# Setup

Der Code unterhalb braucht nur gensim, kann mit `pip install gensim` installiert werden. 

In [1]:
import os
import xml.etree.ElementTree as ET
from gensim.models import Word2Vec
from gensim.models import FastText
import subprocess
import re


# Word2Vec trainieren

Der Code unterhalb ist nur relevant, wenn du das Modell neu trainieren willst - ein fertiges Modell ist allerdings schon geuploaded. 

Der Code zum Testen / Anwenden ist weiter unten. 

In [5]:
def cleanup(text:str, re_cleanup:bool, lowercase:bool)->str: 
    if lowercase: 
            text = text.lower()
    if re_cleanup: 
        # Replace all punctuation chars with a single whitespace, keep only normal words and digits
        text = re.sub(r"[^\w\n\d']+", ' ', text)
        text = re.sub(r"^\s+|\s+(?=\n)", '', text, flags=re.MULTILINE) # Delete leading/trailing whitespaces
    text = re.sub(r'[^(\n|\S)]+', ' ', text) # Clean up: spaces (except newlines) to single space
    return text


def extract_text_from_xml(file_path):
    try:
        # Parse the XML file
        tree = ET.parse(file_path)
        root = tree.getroot()

        # Ensure the XML has the expected format (root is <body>)

--------

§ **Ziele**
1) Schreibe aus dem ausgewählten Auszug wortgetreu ab, was bei "Der Code unterhalb ist" beginnt und bei "ist weiter unten." endet.
2) Prüfe, ob die folgenden Aussagen mit dem ausgewählten Auszug übereinstimmen, und antworte jeweils mit Ja oder Nein, gestützt auf die entscheidenden Worte im wörtlichen Zitat.
(a) Der Code benötigt nur gensim.
(b) Der Code zum Testen und Anwenden steht weiter oben.
(c) gensim lässt sich mit pip installieren.
3) Welches Wurzelelement erwartet der Code im ausgewählten Auszug laut Kommentar in der XML-Datei?

§ **Bereitgestellte Daten**
--------

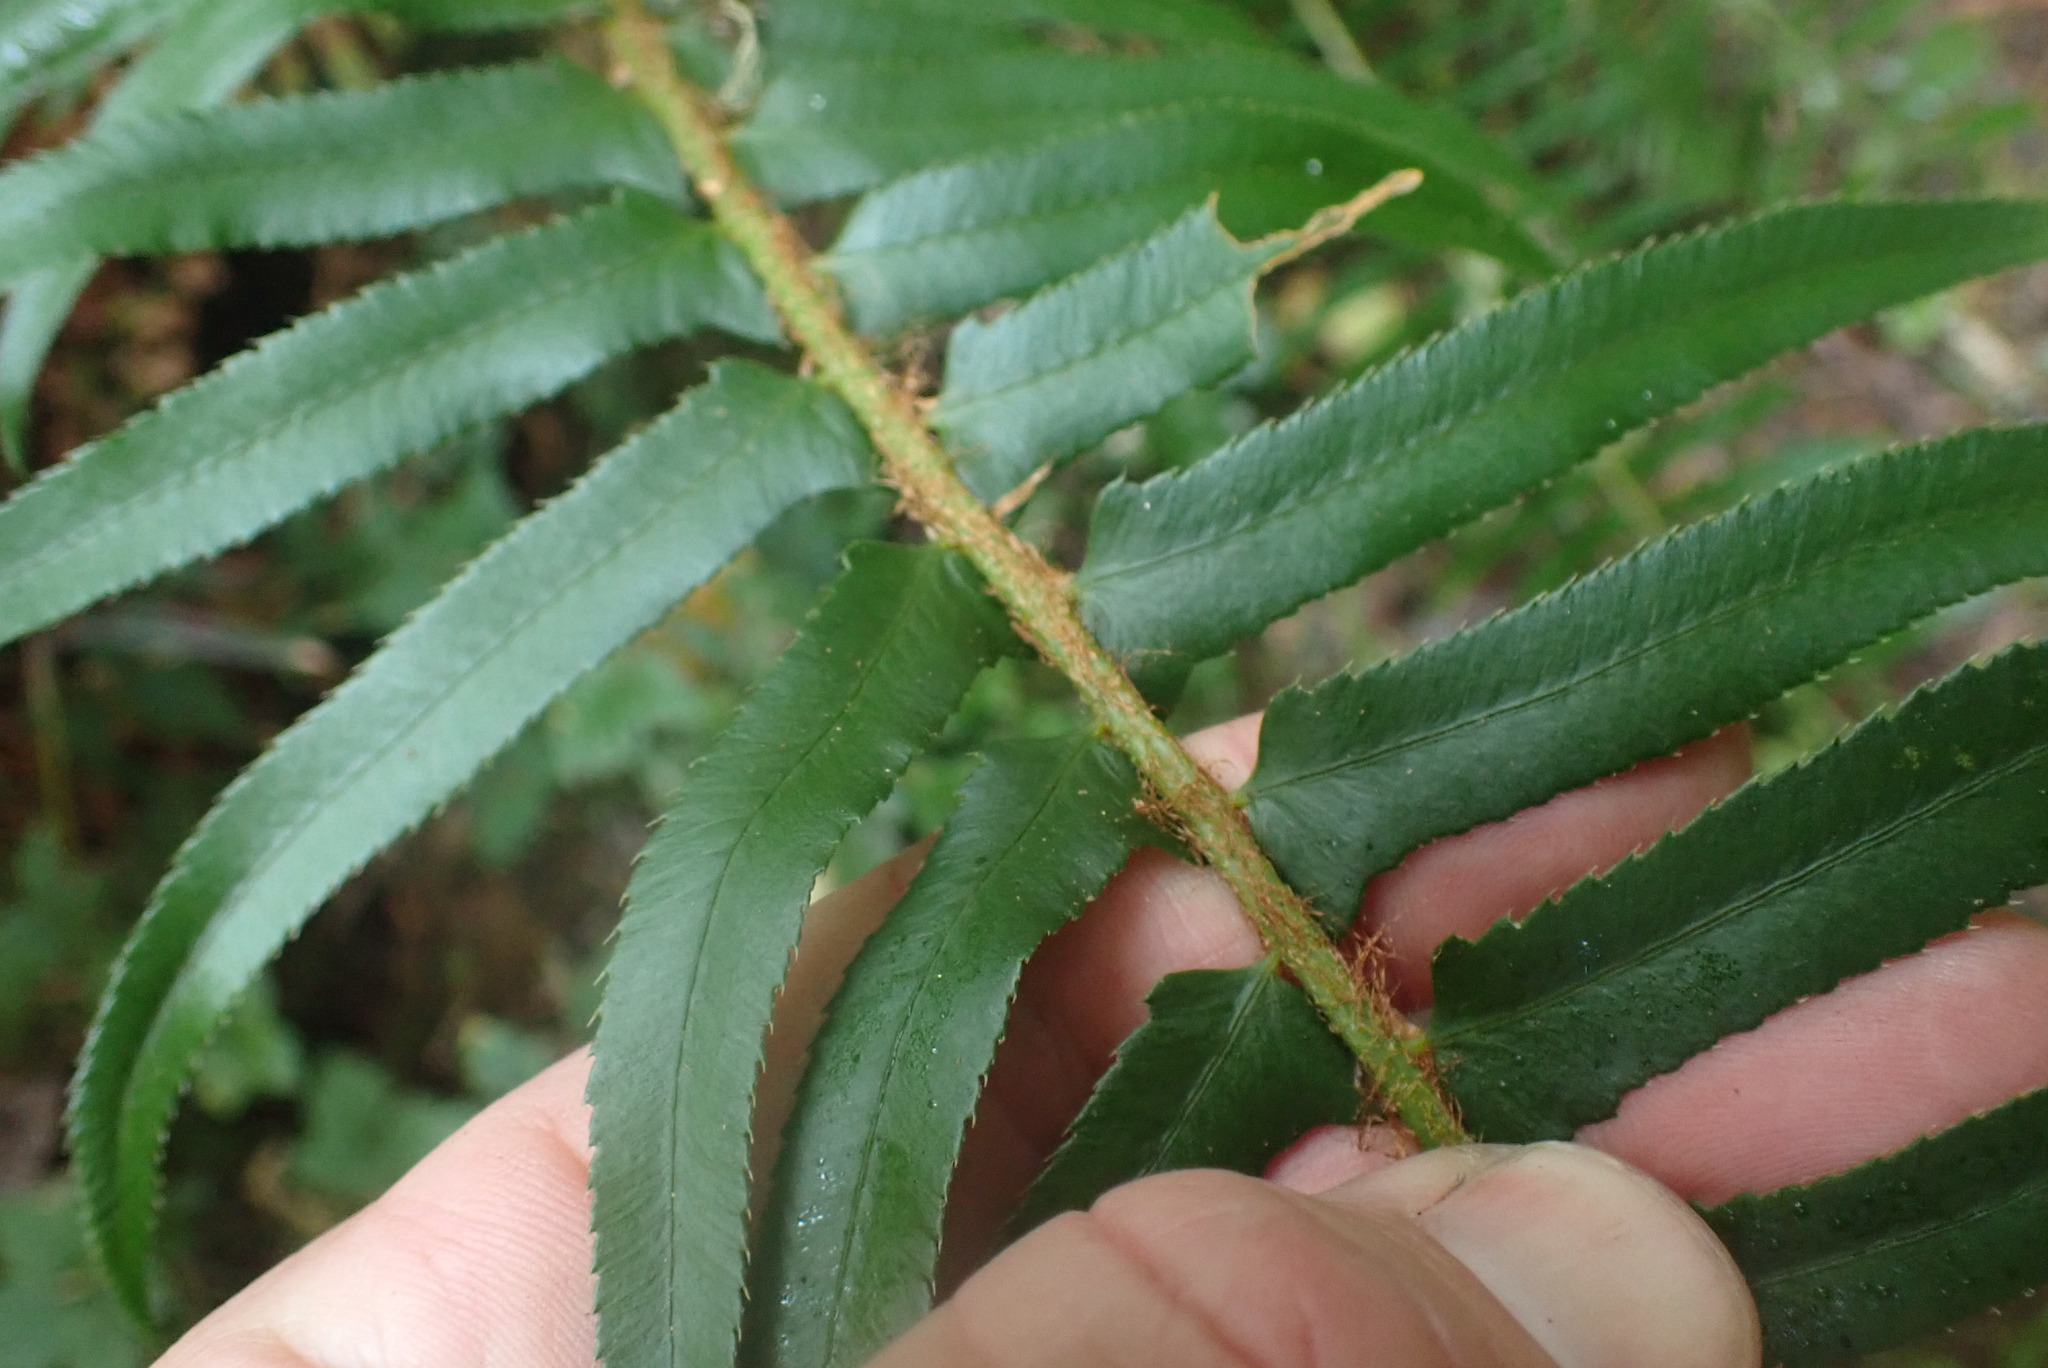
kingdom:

--------

§ **Lösungen nach Aufgabe**
1)
Der Code unterhalb ist nur relevant, wenn du das Modell neu trainieren willst - ein fertiges Modell ist allerdings schon geuploaded. 

Der Code zum Testen / Anwenden ist weiter unten.

2)
(a) Ja: "Der Code unterhalb braucht nur gensim".
(b) Nein: "Der Code zum Testen / Anwenden ist weiter unten."
(c) Ja: "kann mit `pip install gensim` installiert werden".

3) Die Wurzel der XML-Datei soll das Element <body> sein.